Earthwork, Mitchelstowndown North, Co. Limerick
Co. Limerick |
Ritual/Ceremonial
In a field of reclaimed wet pasture in County Limerick, there is an earthwork that does not appear on any Ordnance Survey historic map.
It has no marker, no signage, and no official record in the conventional cartographic sense. It exists, instead, as a partial cropmark, the kind of thing that only becomes legible when you are high above it and the soil beneath is dry enough to betray what lies underneath.
The site came to light not through excavation or archival research, but through aerial photography commissioned during the routing of the Bórd Gáis Éireann Curraleigh West-to-Limerick gas pipeline. Photographs taken on 3 November 1984, catalogued under Strip Map 4, Site 4/16, revealed a rectangular enclosure with a circular-shaped internal feature, sitting within what appears to be a possible field system. The enclosure measures approximately 31 metres north to south and 29 metres east to west, making it a modest but reasonably substantial structure. Cropmarks, for readers unfamiliar with the term, appear when buried features such as ditches or walls affect how plants grow above them, with differences in soil moisture and depth producing subtle variations in vegetation colour or height that are invisible at ground level but legible from the air. Subsequent orthophotographs taken by Ordnance Survey Ireland between 2005 and 2012, and a Google Earth image dated 28 June 2018, have confirmed the partial outline is still detectable. The site sits around 60 metres south of a watercourse that forms the townland boundary with Knocklong East, and was compiled in the archaeological record by Fiona Rooney, uploaded in July 2021.

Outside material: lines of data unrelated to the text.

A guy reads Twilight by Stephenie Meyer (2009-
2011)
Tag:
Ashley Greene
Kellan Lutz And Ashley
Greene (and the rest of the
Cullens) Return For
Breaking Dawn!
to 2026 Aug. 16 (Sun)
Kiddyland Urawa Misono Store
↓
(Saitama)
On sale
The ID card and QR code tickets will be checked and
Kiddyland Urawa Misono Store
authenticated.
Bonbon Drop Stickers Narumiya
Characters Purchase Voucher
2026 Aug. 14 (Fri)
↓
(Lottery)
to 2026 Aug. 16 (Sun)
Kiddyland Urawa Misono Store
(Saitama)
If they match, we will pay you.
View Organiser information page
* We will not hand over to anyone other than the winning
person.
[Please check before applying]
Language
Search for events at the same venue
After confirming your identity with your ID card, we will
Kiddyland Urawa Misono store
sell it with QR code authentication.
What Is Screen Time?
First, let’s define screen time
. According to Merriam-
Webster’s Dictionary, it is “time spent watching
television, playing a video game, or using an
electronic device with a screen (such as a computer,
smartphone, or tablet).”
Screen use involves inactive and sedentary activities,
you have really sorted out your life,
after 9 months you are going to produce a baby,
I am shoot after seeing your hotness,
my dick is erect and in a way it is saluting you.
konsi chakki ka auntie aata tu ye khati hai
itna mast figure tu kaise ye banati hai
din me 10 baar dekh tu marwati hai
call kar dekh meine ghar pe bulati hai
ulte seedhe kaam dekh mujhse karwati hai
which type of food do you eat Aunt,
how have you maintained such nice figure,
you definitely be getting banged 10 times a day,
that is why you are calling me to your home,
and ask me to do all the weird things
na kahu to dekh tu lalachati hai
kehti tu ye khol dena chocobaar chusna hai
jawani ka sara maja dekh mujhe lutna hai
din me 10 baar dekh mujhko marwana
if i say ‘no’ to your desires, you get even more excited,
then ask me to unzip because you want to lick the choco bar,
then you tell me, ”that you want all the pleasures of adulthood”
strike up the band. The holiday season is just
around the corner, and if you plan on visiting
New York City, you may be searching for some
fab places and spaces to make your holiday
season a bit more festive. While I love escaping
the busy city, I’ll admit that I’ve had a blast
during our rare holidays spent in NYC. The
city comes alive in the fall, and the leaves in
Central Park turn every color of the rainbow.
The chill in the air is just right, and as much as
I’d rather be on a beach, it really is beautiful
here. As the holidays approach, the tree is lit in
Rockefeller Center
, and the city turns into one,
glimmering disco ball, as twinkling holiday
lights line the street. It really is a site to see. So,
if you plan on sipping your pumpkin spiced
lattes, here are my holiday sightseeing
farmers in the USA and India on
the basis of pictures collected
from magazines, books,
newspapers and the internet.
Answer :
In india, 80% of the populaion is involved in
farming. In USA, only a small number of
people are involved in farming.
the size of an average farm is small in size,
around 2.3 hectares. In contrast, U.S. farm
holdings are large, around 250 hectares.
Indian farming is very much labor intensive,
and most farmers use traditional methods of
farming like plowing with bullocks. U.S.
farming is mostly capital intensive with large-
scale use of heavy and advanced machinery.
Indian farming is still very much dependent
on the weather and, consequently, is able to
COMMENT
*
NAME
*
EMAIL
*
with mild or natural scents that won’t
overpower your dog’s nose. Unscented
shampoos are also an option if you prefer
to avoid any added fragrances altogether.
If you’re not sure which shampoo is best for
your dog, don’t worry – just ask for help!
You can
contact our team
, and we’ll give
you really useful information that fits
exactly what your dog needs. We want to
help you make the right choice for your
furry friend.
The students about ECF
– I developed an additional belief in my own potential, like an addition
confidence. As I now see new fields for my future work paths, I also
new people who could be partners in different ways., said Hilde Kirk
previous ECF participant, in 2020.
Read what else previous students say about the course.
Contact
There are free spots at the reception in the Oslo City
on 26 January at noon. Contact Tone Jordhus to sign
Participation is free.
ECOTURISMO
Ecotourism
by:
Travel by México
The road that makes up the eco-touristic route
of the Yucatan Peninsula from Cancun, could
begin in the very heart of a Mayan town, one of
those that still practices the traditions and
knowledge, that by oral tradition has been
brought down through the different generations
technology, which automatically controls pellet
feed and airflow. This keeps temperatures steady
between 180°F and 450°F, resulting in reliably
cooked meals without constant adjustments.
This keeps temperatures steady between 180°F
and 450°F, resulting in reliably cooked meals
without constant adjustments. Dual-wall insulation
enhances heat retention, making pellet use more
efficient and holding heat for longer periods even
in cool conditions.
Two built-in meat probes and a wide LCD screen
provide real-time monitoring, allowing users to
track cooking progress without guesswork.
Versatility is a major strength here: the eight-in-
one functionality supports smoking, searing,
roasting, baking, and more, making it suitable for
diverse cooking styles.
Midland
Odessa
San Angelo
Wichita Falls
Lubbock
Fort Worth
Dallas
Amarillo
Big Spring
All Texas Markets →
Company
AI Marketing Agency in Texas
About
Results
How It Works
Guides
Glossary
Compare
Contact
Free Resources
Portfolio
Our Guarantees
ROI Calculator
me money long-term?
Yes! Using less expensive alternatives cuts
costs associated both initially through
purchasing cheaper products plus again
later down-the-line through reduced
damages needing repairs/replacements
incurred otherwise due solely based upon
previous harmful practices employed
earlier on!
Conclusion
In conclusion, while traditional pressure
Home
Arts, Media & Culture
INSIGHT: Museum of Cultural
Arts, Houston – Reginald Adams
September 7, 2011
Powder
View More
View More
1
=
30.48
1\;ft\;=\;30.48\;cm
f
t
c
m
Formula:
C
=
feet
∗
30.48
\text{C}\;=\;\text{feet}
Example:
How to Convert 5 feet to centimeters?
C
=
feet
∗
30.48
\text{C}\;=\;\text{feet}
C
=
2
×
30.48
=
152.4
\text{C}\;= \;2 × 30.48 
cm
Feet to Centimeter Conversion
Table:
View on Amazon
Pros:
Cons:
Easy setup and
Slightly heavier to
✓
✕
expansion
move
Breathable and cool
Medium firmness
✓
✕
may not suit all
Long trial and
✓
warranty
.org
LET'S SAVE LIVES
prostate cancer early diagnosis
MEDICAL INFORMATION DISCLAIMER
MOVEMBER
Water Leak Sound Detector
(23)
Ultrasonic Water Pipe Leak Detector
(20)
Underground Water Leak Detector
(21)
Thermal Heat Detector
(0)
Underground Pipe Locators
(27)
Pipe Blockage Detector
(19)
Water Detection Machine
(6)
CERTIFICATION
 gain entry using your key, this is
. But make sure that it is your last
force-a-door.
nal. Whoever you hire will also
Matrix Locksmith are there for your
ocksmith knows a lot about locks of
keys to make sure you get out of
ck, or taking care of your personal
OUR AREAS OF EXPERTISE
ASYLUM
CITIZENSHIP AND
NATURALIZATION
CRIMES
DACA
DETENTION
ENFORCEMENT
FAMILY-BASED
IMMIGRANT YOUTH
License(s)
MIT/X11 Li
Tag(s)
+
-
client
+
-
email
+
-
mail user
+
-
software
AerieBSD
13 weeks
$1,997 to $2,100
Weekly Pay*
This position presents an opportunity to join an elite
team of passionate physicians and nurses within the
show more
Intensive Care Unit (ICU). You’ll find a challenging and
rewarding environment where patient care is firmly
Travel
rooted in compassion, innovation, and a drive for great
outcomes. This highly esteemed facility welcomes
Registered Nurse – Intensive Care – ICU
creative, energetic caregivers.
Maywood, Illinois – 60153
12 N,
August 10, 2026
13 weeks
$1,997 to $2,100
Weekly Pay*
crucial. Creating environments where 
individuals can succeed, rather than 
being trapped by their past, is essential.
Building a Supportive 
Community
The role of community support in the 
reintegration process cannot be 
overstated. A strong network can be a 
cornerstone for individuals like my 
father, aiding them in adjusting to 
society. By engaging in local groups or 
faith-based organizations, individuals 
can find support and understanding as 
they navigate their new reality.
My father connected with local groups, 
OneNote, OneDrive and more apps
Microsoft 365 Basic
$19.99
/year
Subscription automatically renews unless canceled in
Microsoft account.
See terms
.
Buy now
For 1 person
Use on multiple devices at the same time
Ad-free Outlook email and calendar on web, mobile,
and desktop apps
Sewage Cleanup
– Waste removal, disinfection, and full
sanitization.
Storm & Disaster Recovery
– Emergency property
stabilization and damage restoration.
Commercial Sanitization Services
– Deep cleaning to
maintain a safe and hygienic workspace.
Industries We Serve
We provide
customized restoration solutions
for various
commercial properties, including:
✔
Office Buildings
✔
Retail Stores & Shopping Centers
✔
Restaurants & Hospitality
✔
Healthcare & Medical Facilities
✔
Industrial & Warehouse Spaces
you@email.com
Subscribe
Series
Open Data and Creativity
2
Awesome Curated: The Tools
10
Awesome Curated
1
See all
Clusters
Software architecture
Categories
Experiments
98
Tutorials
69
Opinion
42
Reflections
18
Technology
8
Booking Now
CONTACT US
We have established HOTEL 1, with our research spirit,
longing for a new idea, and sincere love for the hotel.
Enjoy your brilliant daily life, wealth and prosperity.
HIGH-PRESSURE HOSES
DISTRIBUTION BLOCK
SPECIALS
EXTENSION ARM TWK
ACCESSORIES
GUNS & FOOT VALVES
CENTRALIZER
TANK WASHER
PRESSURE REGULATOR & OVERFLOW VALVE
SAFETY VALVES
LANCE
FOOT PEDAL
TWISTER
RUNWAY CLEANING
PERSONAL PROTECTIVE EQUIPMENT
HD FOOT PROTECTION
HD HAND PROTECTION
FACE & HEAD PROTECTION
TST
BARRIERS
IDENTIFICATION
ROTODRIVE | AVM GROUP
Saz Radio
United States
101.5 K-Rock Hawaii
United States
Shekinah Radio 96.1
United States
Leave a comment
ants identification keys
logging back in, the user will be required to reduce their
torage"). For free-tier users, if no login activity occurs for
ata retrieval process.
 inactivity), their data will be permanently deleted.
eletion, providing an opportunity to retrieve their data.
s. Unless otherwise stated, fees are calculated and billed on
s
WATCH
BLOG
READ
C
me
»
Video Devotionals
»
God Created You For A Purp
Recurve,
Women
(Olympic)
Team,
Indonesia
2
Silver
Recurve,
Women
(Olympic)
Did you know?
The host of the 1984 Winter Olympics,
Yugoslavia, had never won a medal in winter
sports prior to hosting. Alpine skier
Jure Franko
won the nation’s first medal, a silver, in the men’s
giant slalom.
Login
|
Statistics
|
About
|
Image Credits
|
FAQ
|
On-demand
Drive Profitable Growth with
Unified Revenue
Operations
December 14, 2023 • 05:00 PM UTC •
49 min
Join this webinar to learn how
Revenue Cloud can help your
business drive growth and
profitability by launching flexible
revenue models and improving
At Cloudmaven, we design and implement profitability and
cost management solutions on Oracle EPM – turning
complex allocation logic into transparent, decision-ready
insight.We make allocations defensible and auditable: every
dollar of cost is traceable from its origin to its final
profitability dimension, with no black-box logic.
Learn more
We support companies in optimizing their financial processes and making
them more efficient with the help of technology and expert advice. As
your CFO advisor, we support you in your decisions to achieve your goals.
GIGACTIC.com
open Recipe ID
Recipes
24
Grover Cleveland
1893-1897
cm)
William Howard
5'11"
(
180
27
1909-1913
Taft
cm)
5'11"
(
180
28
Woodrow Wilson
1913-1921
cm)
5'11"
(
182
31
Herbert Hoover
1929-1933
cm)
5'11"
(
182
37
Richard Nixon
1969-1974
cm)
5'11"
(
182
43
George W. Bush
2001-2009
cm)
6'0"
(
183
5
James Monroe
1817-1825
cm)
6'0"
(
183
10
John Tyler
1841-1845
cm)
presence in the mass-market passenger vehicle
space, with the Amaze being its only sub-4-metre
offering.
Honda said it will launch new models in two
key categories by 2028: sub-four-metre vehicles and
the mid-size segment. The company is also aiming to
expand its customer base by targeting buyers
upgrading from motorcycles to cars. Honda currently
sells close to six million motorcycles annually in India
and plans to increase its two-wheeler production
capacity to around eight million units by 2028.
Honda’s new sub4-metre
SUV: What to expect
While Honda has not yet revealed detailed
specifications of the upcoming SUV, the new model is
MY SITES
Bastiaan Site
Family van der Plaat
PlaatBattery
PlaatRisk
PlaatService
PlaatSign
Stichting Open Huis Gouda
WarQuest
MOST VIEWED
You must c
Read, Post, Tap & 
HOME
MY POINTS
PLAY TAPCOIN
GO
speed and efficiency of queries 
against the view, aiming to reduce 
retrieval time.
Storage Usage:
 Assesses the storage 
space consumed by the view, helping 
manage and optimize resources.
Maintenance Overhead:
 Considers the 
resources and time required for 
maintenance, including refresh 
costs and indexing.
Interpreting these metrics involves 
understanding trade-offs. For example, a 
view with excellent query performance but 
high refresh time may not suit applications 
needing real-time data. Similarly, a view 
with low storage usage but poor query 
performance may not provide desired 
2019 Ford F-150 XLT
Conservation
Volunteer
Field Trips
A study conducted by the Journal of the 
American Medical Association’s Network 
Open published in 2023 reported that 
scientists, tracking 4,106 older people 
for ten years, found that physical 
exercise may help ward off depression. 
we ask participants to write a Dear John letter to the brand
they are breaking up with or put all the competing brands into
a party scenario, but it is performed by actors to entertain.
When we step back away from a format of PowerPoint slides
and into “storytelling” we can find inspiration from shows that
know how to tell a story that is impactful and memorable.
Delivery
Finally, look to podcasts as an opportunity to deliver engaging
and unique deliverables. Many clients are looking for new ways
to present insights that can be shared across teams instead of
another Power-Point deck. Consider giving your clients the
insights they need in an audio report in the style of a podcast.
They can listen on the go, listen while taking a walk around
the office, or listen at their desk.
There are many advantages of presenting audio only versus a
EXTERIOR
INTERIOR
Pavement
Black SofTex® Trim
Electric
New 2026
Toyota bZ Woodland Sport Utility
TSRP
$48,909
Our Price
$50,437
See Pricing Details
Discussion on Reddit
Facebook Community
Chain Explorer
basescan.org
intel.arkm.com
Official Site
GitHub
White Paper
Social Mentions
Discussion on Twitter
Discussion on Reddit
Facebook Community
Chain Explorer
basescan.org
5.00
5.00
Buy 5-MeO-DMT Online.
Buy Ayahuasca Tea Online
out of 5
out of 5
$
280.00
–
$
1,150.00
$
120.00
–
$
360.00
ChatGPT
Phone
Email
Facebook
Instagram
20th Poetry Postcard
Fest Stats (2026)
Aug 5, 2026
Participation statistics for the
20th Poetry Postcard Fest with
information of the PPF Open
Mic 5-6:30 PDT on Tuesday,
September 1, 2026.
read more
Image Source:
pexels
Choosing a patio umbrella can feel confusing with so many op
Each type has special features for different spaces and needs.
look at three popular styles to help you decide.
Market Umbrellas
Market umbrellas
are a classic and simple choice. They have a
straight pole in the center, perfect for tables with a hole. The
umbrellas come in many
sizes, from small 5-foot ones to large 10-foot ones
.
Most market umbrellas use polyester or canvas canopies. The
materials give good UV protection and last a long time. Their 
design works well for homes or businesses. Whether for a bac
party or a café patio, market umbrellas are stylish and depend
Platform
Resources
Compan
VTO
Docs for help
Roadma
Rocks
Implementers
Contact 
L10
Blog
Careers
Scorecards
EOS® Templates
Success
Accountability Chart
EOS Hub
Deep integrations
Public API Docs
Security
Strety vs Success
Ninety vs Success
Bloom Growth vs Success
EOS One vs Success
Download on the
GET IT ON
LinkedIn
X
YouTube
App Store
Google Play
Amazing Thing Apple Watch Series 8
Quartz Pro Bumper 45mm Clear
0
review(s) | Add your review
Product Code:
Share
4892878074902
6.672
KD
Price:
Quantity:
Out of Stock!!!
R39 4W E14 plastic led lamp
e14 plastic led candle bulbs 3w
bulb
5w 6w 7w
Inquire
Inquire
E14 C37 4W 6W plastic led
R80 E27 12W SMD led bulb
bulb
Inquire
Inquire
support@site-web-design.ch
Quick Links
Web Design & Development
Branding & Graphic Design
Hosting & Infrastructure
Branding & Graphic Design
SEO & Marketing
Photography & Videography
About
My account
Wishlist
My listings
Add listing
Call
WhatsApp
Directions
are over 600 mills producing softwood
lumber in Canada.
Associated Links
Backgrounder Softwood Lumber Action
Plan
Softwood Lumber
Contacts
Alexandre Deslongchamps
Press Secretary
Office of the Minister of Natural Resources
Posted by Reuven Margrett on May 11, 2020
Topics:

There is nothing to see here in the conventional sense. The earthwork lies in ordinary-looking farmland and offers no visible structure above ground. Its interest is almost entirely aerial and archival. For those curious enough to consult the Ordnance Survey Ireland orthophotographs or pull up the relevant Google Earth coordinates, the faint rectangular shadow of the enclosure can be made out in the right conditions. The surrounding landscape, flat and damp, is the kind of ground that tends to preserve buried archaeology well precisely because it has been so thoroughly transformed by drainage and agricultural improvement.